Darth Vaulter wrote: I also thought this situation was analogous to one where a properly released pole is falling back away from the bar and the standards and anything that could affect either, is caught by a the pole/step catcher and then he or she stumbles and knocks the bar off. That certainly would not have been a miss. Here the pole literally rose from the dead and dislodged the bar.
Along the same lines, I was thinking that perhaps it's similar to if a vaulter ATTEMPTS to throw the pole back, but a gust of wind (or something else outside of the vaulter's control) blows it back and knocks the bar off.
In this case, it wasn't a fluke of nature, but simply another kind of fluke. Since the vaulter clearly threw the pole away from the bar (or at least attempted to), and clearly cleared the bar, the fact that the pole popped back up and hit the crossbar off is AFTER the vault is over, isn't it?
So my vote is that it's a MAKE (and within the rules), because either (a) the bar was knocked off AFTER it was cleanly cleared - with the pole supposedly going AWAY from the bar; or (b) the vaulter made a PROPER attempt to push the pole back (albeit too strong of a push) and thru a fluke (not ENTIRELY the vaulter's own fault), the pole knocked off the bar.

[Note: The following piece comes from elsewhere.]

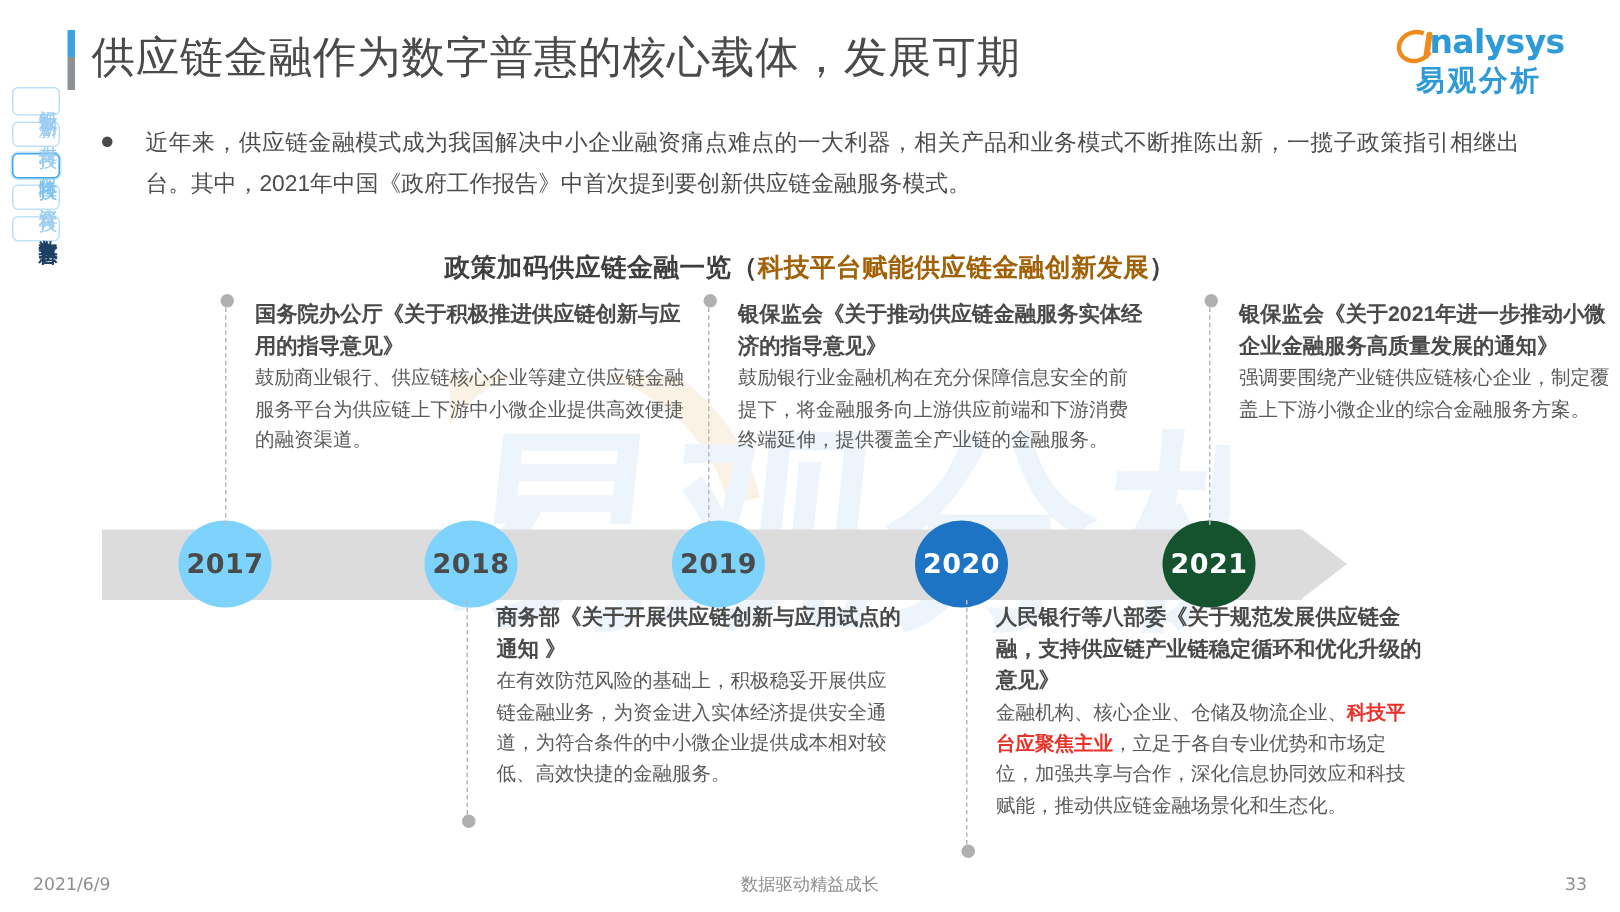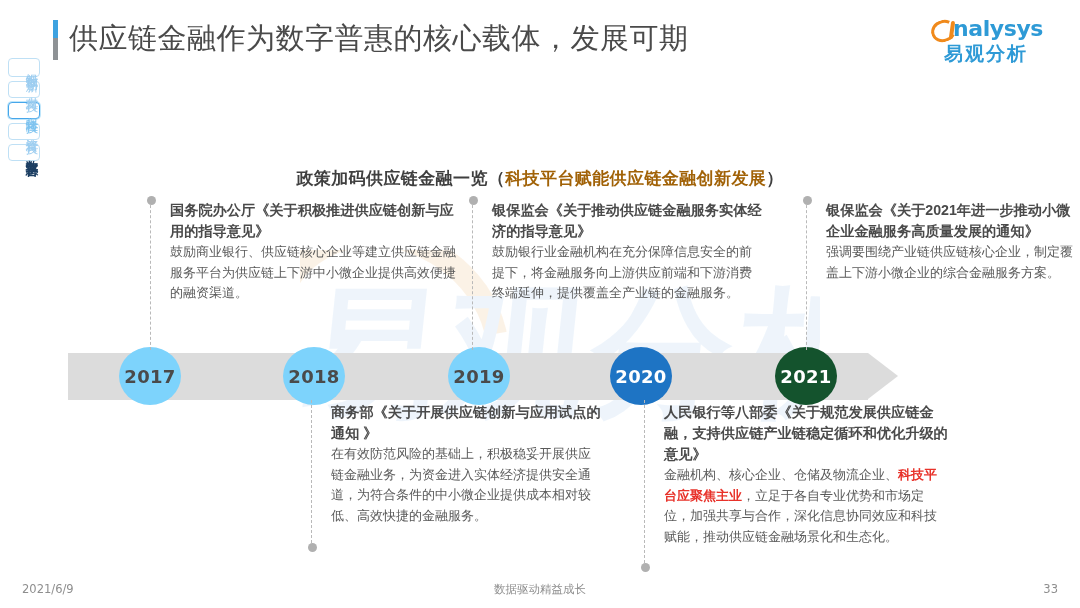"供应链金融作为数字普惠的核心载体，发展可期" .title-wrap { left: 53px -> 45px }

I realize that this is purely hypothetical, since it's such a fluke it might never happen again. But what if ...
... the pole catcher was quick enough to CATCH the pole after it bounced off the front bun, but before it struck the bar? Would that be INTERFERENCE by the pole-catcher, or not?
Or can the "
LACK OF INTERFERENCE" by the pole-catcher be blamed for why the pole hit the bar?